The fourth possibility is to throw out the existing pay-as-you-go welfare systems in favour of programmes in which taxpayers have to contribute a certain amount into a fund each month – something the Government has considered for public- sector workers, but shamefully avoided following a confrontation with the unions.

There is, however, a fifth option: to try to set the demographics back in our favour. Given that life expectancy shows little sign of deteriorating, this would mean increasing the fertility rate.
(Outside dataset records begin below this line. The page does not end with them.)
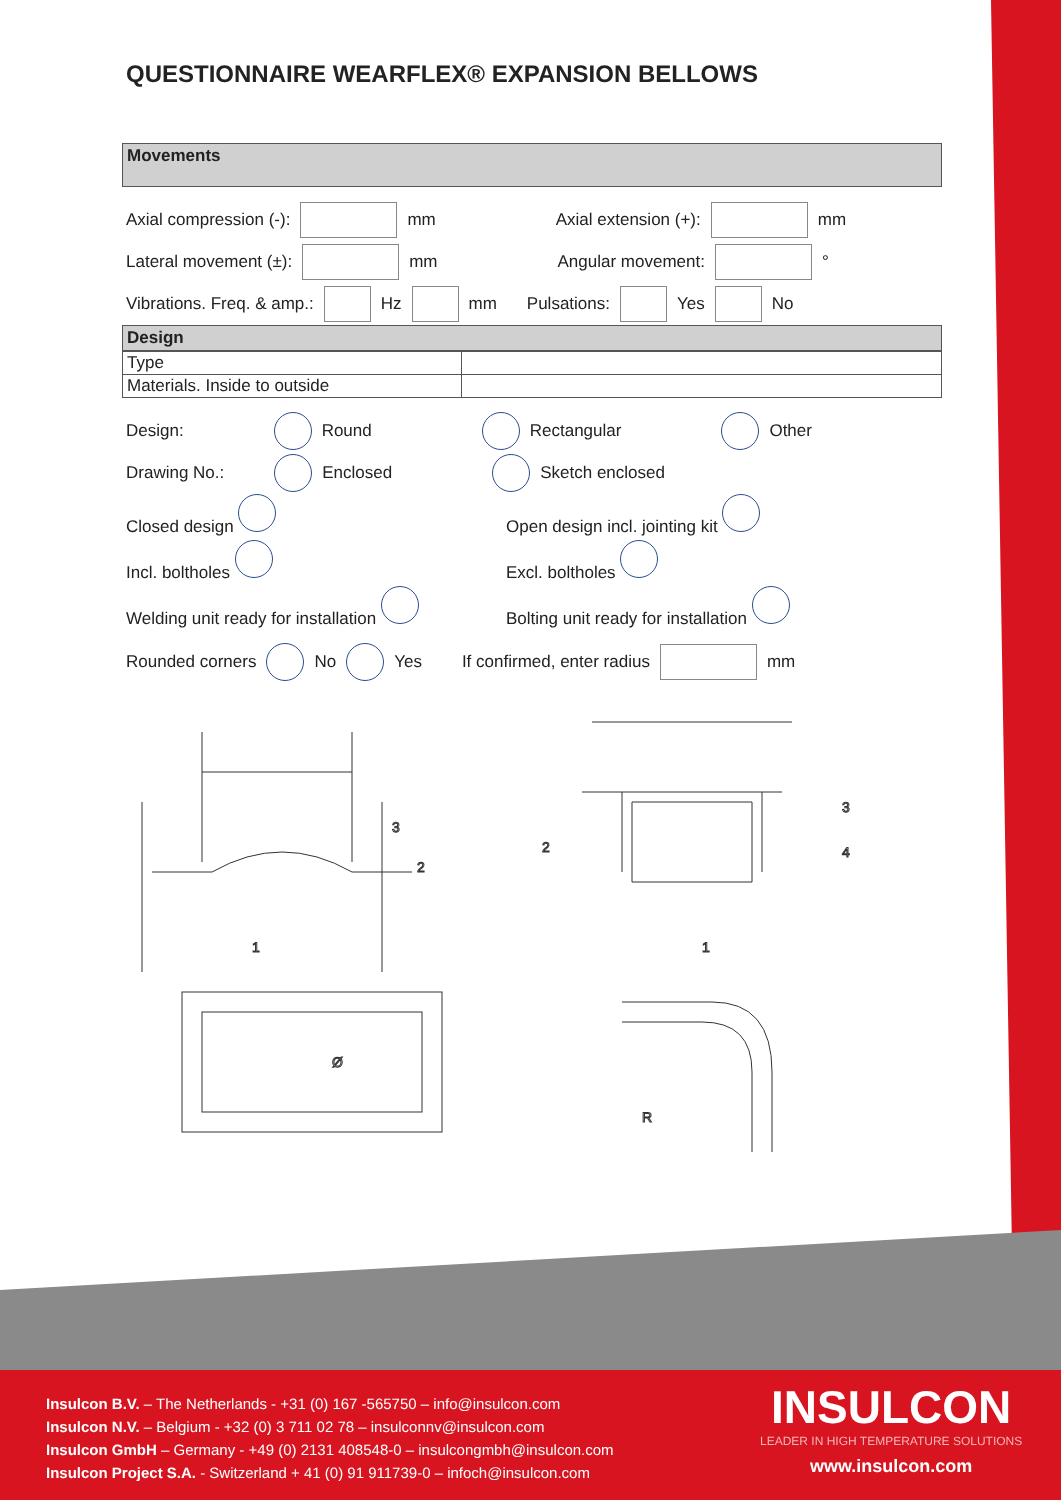QUESTIONNAIRE WEARFLEX® EXPANSION BELLOWS
Movements
Axial compression (-): mm Axial extension (+): mm
Lateral movement (±): mm Angular movement: °
Vibrations. Freq. & amp.: Hz mm Pulsations: Yes No
Design
| Type | |
| Materials. Inside to outside | |
Design: Round Rectangular Other
Drawing No.: Enclosed Sketch enclosed
Closed design
Incl. boltholes
Welding unit ready for installation
Open design incl. jointing kit
Excl. boltholes
Bolting unit ready for installation
Rounded corners No Yes If confirmed, enter radius mm
3
2
1
2
3
4
1
Ø
R
Insulcon B.V. – The Netherlands - +31 (0) 167 -565750 – info@insulcon.com
Insulcon N.V. – Belgium - +32 (0) 3 711 02 78 – insulconnv@insulcon.com
Insulcon GmbH – Germany - +49 (0) 2131 408548-0 – insulcongmbh@insulcon.com
Insulcon Project S.A. - Switzerland + 41 (0) 91 911739-0 – infoch@insulcon.com
INSULCON
LEADER IN HIGH TEMPERATURE SOLUTIONS
www.insulcon.com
And here, at least, there is a glimmer of good news for the UK. For thanks partly to our relatively open immigration policy and partly to a rise in births, Britain’s old age dependency rate is set to increase far less rapidly than that of any other major country between now and 2050, according to UN projections.

In and out of wedlock, babies are being born at a higher rate than for many years, and every new child represents another prospective taxpayer to help reduce that bill.

Teenage pregnancies may bemuse nonagenarians such as Gertrude Janeway, and they may cause hand-wringing among social commentators; but in economic terms, they may be the best hope we have for solving the impending fiscal timebomb.